Si des services de renseignements téléphoniques ne répondent pas aux besoins des clients pour le coût qu'ils sont prêt à payer, ils disparaîtront. Et ce sera une BONNE chose. S'ils sont "une arnaque", "indémerdables", ils sont condamnés à changer ou à mourir.

Les coûts de communication (publicité, marketing etc.) ont forcément été important au début car il a fallu sortir d'un monopole étatique installé depuis… pfiou je ne sais même pas en fait. Rien d'étonnant à cela. Le marché ne s'est jamais réglé de façon instantané et ne le fera jamais, il a une certaine inertie, le temps que les offres peu efficientes soient éliminées.
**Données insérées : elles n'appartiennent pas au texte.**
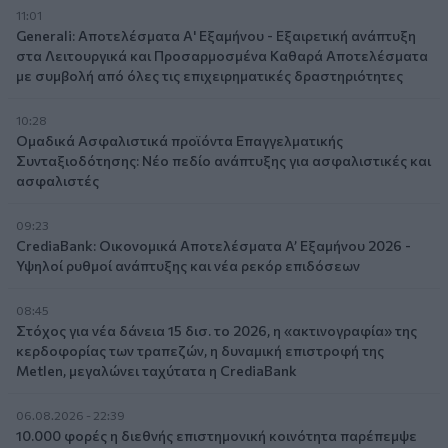
11:01
Generali: Αποτελέσματα Α' Εξαμήνου - Εξαιρετική ανάπτυξη
στα Λειτουργικά και Προσαρμοσμένα Καθαρά Αποτελέσματα
με συμβολή από όλες τις επιχειρηματικές δραστηριότητες
10:28
Ομαδικά Ασφαλιστικά προϊόντα Επαγγελματικής
Συνταξιοδότησης: Νέο πεδίο ανάπτυξης για ασφαλιστικές και
ασφαλιστές
09:23
CrediaBank: Οικονομικά Αποτελέσματα A’ Εξαμήνου 2026 -
Υψηλοί ρυθμοί ανάπτυξης και νέα ρεκόρ επιδόσεων
08:45
Στόχος για νέα δάνεια 15 δισ. το 2026, η «ακτινογραφία» της
κερδοφορίας των τραπεζών, η δυναμική επιστροφή της
Metlen, μεγαλώνει ταχύτατα η CrediaBank
06.08.2026 - 22:39
10.000 φορές η διεθνής επιστημονική κοινότητα παρέπεμψε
Mettre sous perfusion étatique une entreprise pour "protéger l'emploi", parce que "notre pays a toujours connu ça", parce-que "cela fait partie de nos traditions" ou que sais-je encore (je fais confiance aux politiciens pour toujours trouver de nouvelles excuses) est une des pires choses que l'on puisse faire pour son pays (non seulement cela coûte injustement à la collectivité mais en plus cela casse les cycles permanents de destruction et de création de valeur chers à Schumpeter).
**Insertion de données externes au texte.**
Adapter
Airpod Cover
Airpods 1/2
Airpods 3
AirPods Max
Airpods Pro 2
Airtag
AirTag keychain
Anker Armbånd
(Re)lire Bastiat est une nécessité ;)

Sinon pour revenir à "l'étude des offres" par le consommateur, d'autres le font pour vous et la consultation de ces comparaisons d'offres est disponibles gratuitement. Cela s'appelle des sites internet. Parfois la consultation de ces comparaisons est payante: magasines par exemple. Croyez-vous que je vais m'embêter à comparer moi même les offres des opérateurs téléphoniques ou celle des banques? Non, car il me suffit de lire 2 ou 3 comparatifs pour savoir quelles offres sont susceptibles de mieux me satisfaire.
Au passage, on peut remarquer que lorsqu'il y a une demande suffisante, en l'occurrence ici une demande pour aider le consommateur à comparer un offre hétéroclite, le marché y répond.
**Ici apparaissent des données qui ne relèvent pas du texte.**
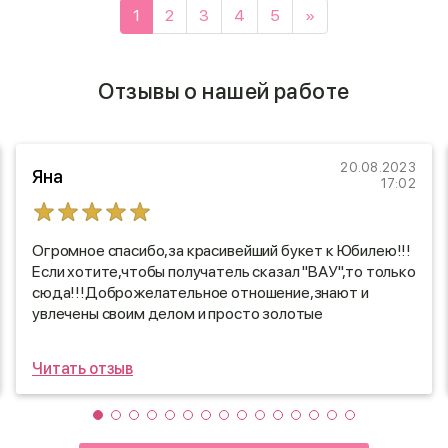
1
2
3
4
5
»
Отзывы о нашей работе
20.08.2023
Яна
17:02
Огромное спасибо,за красивейший букет к Юбилею!!!
Если хотите,чтобы получатель сказал "ВАУ",то только
сюда!!!Доброжелательное отношение,знают и
увлечены своим делом и просто золотые
руки,которые творят шедевры!!!Успехов Вам и
процветания!!!
Читать отзыв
Enfin, on passera sur les discours typiquement socialistes (ce qui est étonnant dans la bouche d'un conservateur)…

michel

Réponse à notre ami Marchenoir:
J'entends bien votre raisonnement. Mais si on le pousse à l'extrême, il reviendrait aux pouvoirs publics de contrôler toute l'offre aux consommateurs pour, voeu pieux, assurer la transparence ! Cela a existé, en Union Soviétique notamment.
Le problème de la France est double:
1) les pouvoirs publics s'occupent de bien trop de choses, au plan national comme au plan local. Ils le font avec des visées qui ne sont pas toujours motivées par le souci de la protection du citoyen et du consommateur.Et en définitive, cela se traduit par une pléthore de fonctionnaires qui coutent cher à la nation, et par de multiples effets pervers.
2) les Français, anesthésiés par l'Etat Providence, ont trop tendance à attendre des pouvoirs publics qu'ils résolvent tous leurs problèmes. Je ne sais plus qui comparait les citoyens d'Union Soviétique aux cochons d'une porcherie. Les cochons n'ont pas de problèmes, on leur donne à manger des saloperies dont ils se gavent et n'ont pas à réfléchir. Et ils ne savent même pas comment cela se terminera pour eux. On vit un peu ça en France: l'Etat est censé assurer notre protection sur tous les plans et la plupart en ignorent les conséquences.
Il est bien sur que la compétition économique entraine quelques difficultés pour le consommateur, et qu'il faille faire des efforts pour la transparence des offres. Encore faut-il que le mot offre soit au pluriel, car lorsqu'il y a monopole, l'affaire du consommateur se gâte. Certes l'état doit intervenir pour faciliter cette transparence. Mais il faut qu'il soit relayé par des structures, telles les associations de consommateurs, et que les français exercent leur vigilance, en écoutant et surtout en soutenant ces structures de type privé. Alors, des dérives de la concurrence, il y en aura toujours, mais momentanées, et au final, les meilleures offres subsisteront.
Moins d'état, plus de liberté, mais un état qui assume sans défaillir ses fonctions régaliennes, voila ce qu'il nous faut.